**What you will do:** Report only the number of lines in the entries below that hold the word "moveTo".
START Source information
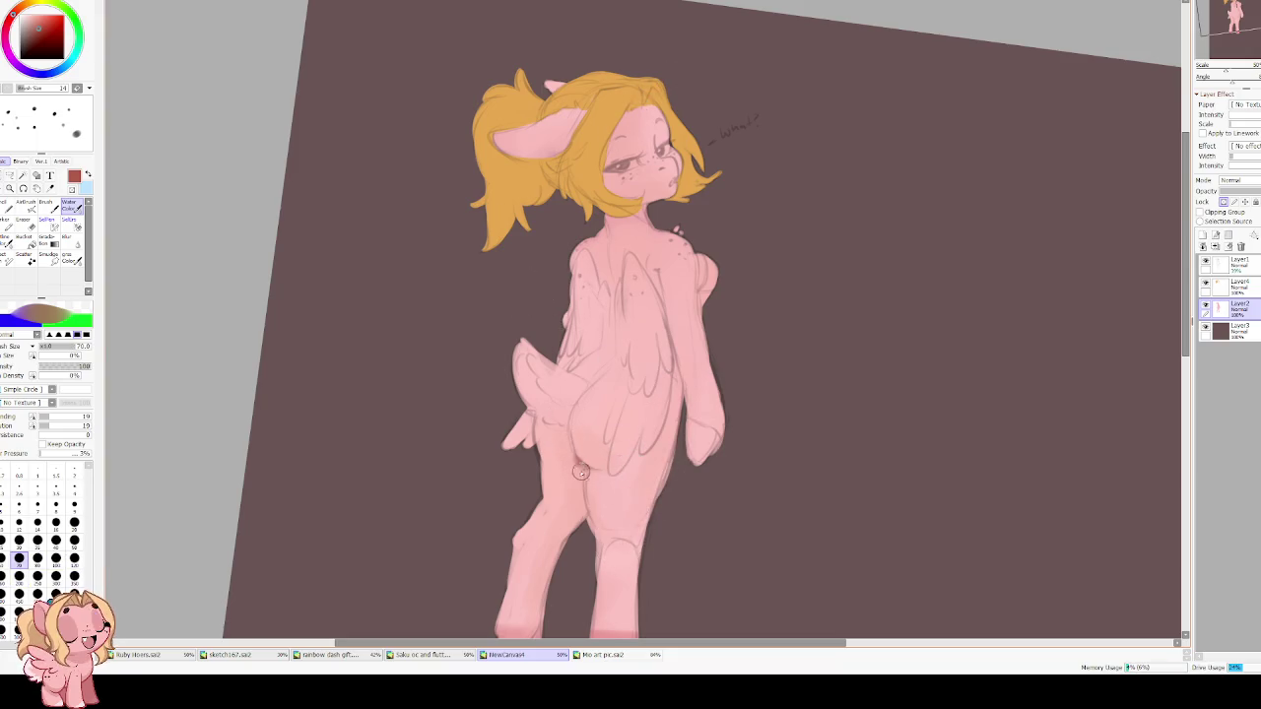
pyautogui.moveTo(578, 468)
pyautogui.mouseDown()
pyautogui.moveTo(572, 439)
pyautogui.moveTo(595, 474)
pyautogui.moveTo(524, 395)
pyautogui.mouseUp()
END Source information
START Source information
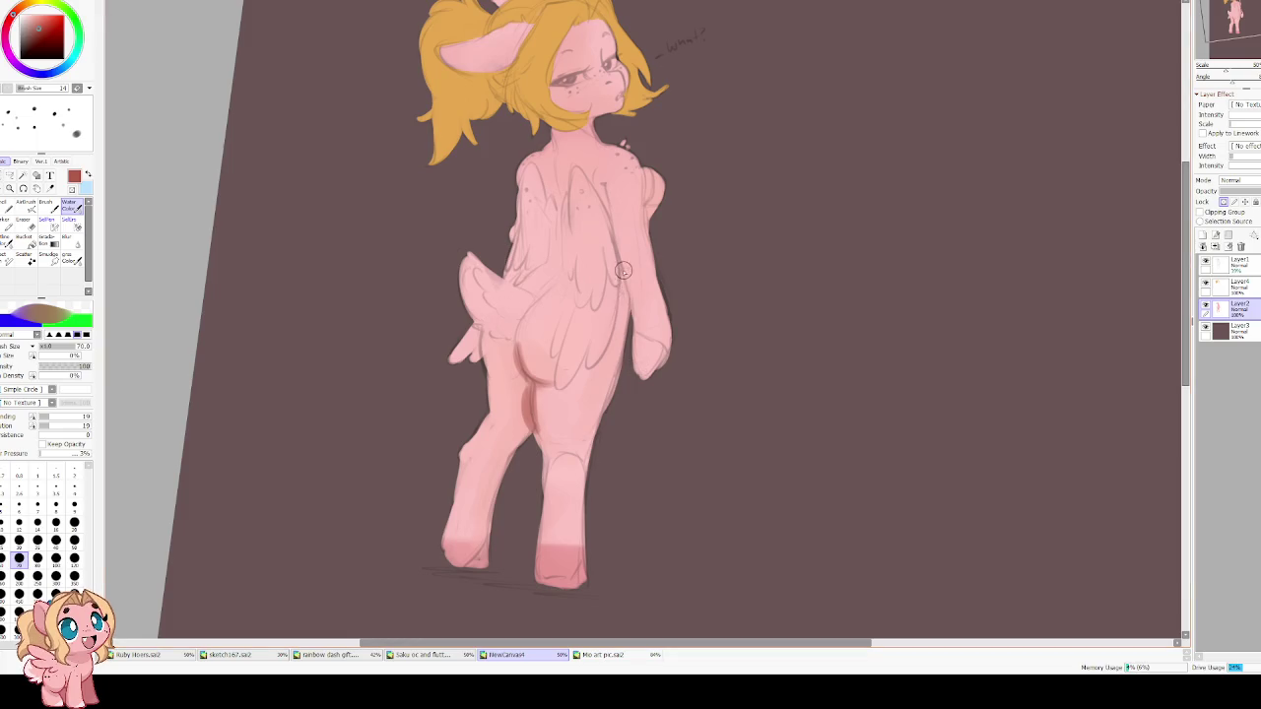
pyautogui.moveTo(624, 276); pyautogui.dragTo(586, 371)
END Source information
**Task response:** 5